Page MenuHomePhabricator

Memory test failure on elastic1021
Closed, ResolvedPublic

Description

While rebooting the elasticsearch eqiad cluster, elastic1021 failed to come back up with the following message:

Error: Memory initialization warning detected.
MEMBIST Memory Test failure DIMM A3

@Cmjohnson: could you have a look (and probably change that RAM)?

Related Objects

Event Timeline

Gehel created this task.Mar 1 2018, 8:04 AM
Restricted Application added a project: Operations. · View Herald TranscriptMar 1 2018, 8:04 AM
Restricted Application added a subscriber: Aklapper. · View Herald Transcript

Mentioned in SAL (#wikimedia-operations) [2018-03-01T08:20:48Z] <gehel> banning elastic1021 from cluster (failed memory) - T188595

MoritzMuehlenhoff triaged this task as Normal priority.Mar 1 2018, 9:32 AM

Swapped DIMM A3 to B2 to see if the error follows the DIMM. Powered on

The error did follow the DIMM, The server is out of warranty but I will see if I can snag a similar DIMM from a decommissioned server.

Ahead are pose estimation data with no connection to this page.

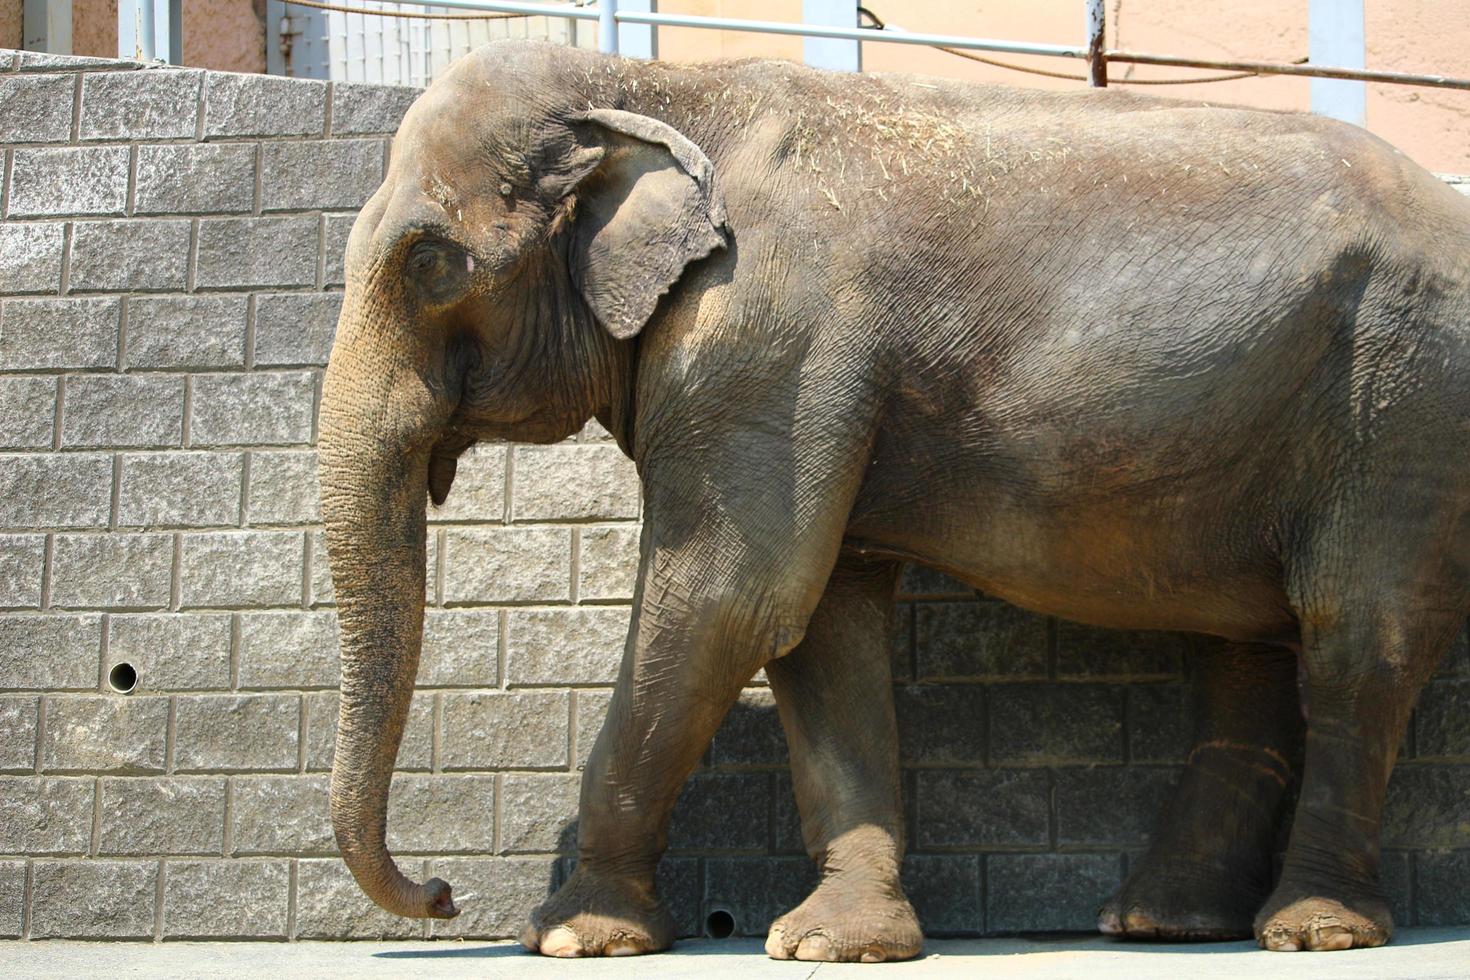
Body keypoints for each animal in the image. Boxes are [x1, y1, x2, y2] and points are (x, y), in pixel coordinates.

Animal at [321, 42, 1470, 963]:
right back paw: (1161, 923)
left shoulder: (769, 332)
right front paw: (837, 944)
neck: (657, 84)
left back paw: (1312, 930)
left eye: (430, 263)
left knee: (1355, 639)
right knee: (1249, 645)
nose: (441, 892)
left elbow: (731, 597)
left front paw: (573, 936)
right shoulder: (797, 371)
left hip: (1401, 397)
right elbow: (821, 619)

I do not have anything that size as a spare. @RobH and @faidon will need to comment on buying a new DIMM.

Current DIMM is Samsung 16GB 2Rx4PC3L-12800R-11-12-E2-D4

RobH mentioned this in Unknown Object (Task).Mar 8 2018, 4:59 PM

The decision is to not replace this out of warranty RAM. We'll run with 3% less capacity until this batch of servers is renewed (in ~ 1year).

@Gehel do you want to decommission this server then?

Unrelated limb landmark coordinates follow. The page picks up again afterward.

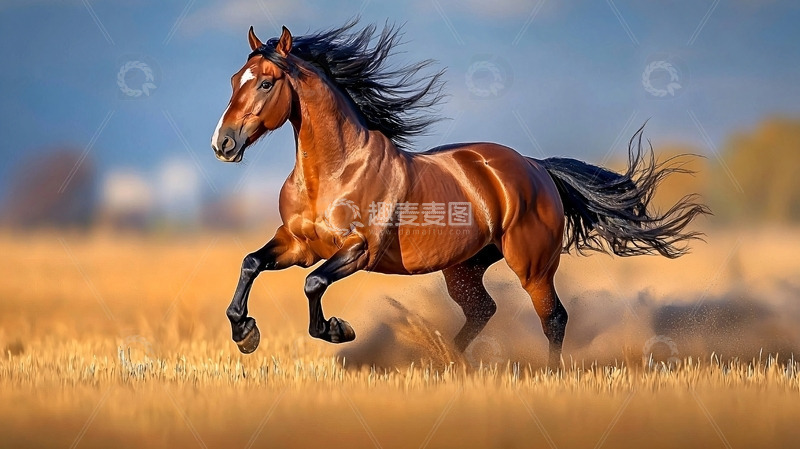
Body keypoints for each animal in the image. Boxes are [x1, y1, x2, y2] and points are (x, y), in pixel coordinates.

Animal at [210, 21, 709, 368]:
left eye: (266, 82)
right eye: (234, 78)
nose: (223, 144)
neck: (333, 173)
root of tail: (536, 167)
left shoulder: (358, 250)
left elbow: (313, 283)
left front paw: (338, 330)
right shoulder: (298, 244)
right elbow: (251, 262)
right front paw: (245, 333)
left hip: (532, 266)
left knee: (554, 318)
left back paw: (546, 374)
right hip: (464, 268)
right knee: (483, 310)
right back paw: (447, 362)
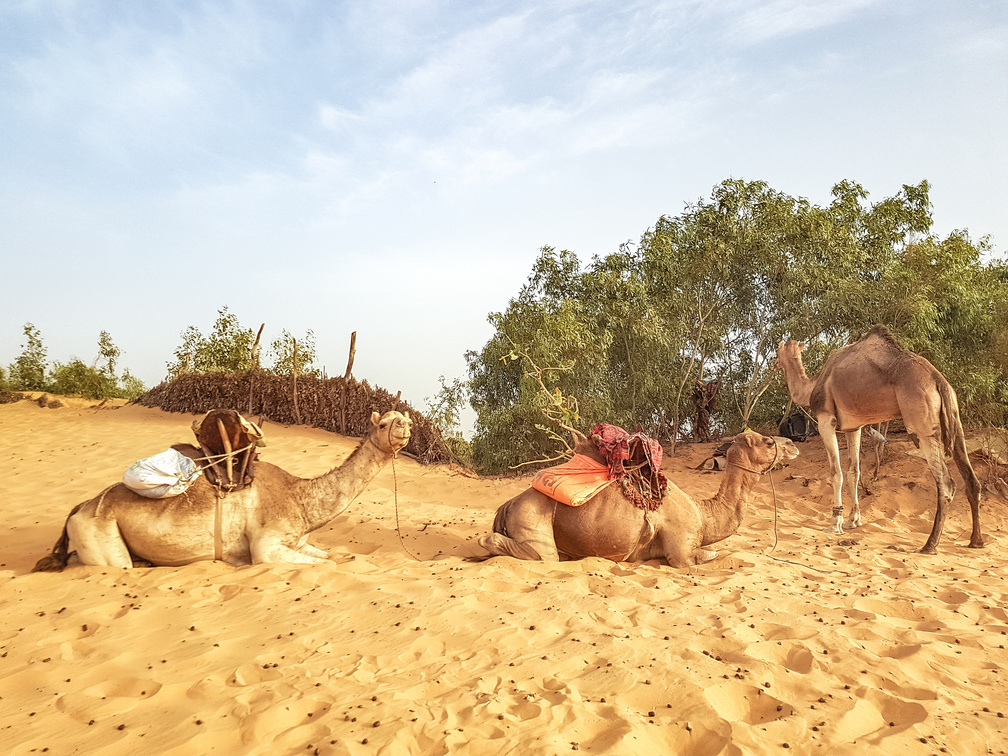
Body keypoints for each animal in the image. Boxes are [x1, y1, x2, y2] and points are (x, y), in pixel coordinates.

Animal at [32, 411, 409, 572]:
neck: (301, 497)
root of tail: (79, 508)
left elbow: (334, 556)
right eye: (382, 423)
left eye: (402, 418)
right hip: (101, 537)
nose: (406, 426)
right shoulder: (267, 547)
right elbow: (326, 563)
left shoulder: (298, 540)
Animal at [475, 431, 798, 568]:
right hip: (531, 517)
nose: (793, 444)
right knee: (534, 552)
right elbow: (705, 556)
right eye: (768, 442)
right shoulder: (681, 550)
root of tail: (507, 504)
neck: (704, 514)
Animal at [774, 326, 979, 556]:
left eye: (778, 350)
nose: (774, 362)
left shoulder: (826, 419)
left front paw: (835, 523)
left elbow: (836, 472)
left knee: (946, 484)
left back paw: (929, 544)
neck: (812, 385)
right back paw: (976, 541)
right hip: (955, 420)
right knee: (971, 479)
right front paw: (853, 520)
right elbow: (854, 472)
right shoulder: (854, 427)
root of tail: (938, 381)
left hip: (922, 427)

RobH closed subtask Unknown Object (Task) as Declined.Mar 14 2018, 7:11 PM
RobH closed this task as Resolved.Mar 14 2018, 7:17 PM
RobH claimed this task.

Discussion on T189223 resulted in the decision to decommission elastic1021. I've created T189727 listing the decom process/steps. I'm going to close this task as resolved, since we're decommissioning the host.